*Exercise 1:* From the article on global health funding, extract the passage from "After reaching a" to "The reports observed.".
*Exercise 2:* According to the article on global health funding, by what percentage did overall health spending channeled through government aid agencies drop from 2011 to 2012?
*Exercise 3:* Carry on the article on global health funding, beginning after its final sentence.

Despite gloomy forecasts, in the wake of global economic crisis, funds to health projects in developing countries appear to be holding steady, recent report by the Institute for Health Metrics and Evaluation (IHME) at the University of Washington has said.
It noted that cuts in global health funding from the US government and other bilateral donors might signal the conclusion of an era of rapid growth.
In its fourth annual edition of financing series on the theme: "Financing Global Health 2012: The End of the Golden Age," the IHME report tracked development assistance for health from government aid agencies, multilateral donors, and private foundations and charities.
Three periods of funding trends were explored - the "moderate-growth" period from 1990 to 2001, the "rapid-growth" period from 2001 to 2010, and the "no-growth" period from 2010 to 2012.
After reaching a historic high of $28.2 billion in 2010, development assistance for health dropped in 2011 and recovered in 2012. The reports observed.
IHME Director Dr. Christopher Murray said although there were predictions that the sky was going to fall on global health funding that did not happen.
"Only time can tell whether the stagnation will continue, but the global health community needs to be prepared either way," he added.
This the report noted called for the need for policymakers to stay informed with the most accurate information available on the evolving global health landscape.
It noted that many donors were being forced to re-evaluate funding decisions to adapt to a new global health landscape stating that - from 2011 to 2012, overall health spending channeled through government aid agencies dropped by 4.4 percent.

*Record extracts:*
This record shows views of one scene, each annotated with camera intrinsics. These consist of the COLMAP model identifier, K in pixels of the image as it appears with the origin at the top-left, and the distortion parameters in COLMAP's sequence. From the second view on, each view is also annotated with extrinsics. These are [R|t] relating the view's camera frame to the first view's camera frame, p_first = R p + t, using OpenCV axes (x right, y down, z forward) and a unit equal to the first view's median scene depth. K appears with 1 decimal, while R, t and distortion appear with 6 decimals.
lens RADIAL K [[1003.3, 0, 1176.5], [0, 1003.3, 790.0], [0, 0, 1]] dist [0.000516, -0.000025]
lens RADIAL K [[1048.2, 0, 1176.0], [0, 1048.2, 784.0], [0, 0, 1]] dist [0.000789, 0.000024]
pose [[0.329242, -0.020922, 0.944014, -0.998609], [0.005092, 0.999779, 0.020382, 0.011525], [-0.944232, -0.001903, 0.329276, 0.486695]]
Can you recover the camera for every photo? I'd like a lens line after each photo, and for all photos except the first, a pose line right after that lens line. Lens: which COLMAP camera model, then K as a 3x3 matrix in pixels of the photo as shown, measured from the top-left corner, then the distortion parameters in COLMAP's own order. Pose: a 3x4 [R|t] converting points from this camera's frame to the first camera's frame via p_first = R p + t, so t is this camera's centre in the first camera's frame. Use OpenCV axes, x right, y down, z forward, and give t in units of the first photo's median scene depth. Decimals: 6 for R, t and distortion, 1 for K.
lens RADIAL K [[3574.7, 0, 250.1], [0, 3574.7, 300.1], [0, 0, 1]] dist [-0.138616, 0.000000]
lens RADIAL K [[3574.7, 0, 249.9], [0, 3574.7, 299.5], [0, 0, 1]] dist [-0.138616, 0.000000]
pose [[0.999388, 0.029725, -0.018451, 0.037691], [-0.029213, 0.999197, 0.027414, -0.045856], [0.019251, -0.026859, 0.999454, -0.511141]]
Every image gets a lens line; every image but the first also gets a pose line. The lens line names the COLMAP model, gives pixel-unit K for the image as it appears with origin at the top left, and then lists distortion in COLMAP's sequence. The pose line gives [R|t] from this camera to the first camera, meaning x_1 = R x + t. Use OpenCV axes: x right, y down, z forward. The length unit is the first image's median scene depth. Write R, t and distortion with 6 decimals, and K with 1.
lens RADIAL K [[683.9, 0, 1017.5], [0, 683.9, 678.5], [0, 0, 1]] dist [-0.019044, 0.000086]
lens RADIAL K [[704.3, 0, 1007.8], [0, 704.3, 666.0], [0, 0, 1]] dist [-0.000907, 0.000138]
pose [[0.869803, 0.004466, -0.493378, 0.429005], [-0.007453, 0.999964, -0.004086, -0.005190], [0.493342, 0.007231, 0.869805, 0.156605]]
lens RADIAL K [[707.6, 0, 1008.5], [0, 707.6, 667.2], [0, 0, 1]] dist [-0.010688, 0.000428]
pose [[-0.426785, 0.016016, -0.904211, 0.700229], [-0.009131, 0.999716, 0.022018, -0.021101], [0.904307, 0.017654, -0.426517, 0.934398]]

*Task output 1:*
After reaching a historic high of $28.2 billion in 2010, development assistance for health dropped in 2011 and recovered in 2012. The reports observed.

*Task output 2:* 4.4 percent

*Task output 3:*
United States Development Assistance for health, the largest donor, also dropped by 3.3 percent and funding from France and Germany declined by 13 percent and 9.1 percent, respectively.
Of the six largest bilateral donors, only donations from the UK and Australia increased from 2011 to 2012.
It indicated that many developing countries with the highest disease burdens did not receive the most funding and when comparing disease-specific funding and disease burden, such as malaria assistance versus burden of malaria, it became clear that certain countries received much less funding than one might expect.
For example the low-income countries like Burundi, Guinea, Mali, and Niger were among the top 20 countries in terms of malaria burden, but were not among the top 20 recipients of malaria funding.
"For some diseases, there is a clear disconnect between funding and burden measured by both mortality and disability and these comparisons serve as a guide for policymakers to discuss, reassess, and improve upon their health spending," IHME Assistant Professor Michael Hanlon explained.
Sub-Saharan African region received the largest share of health funding with a share of 8.1 billion dollars, or 28.7 percent of total health funding in 2010.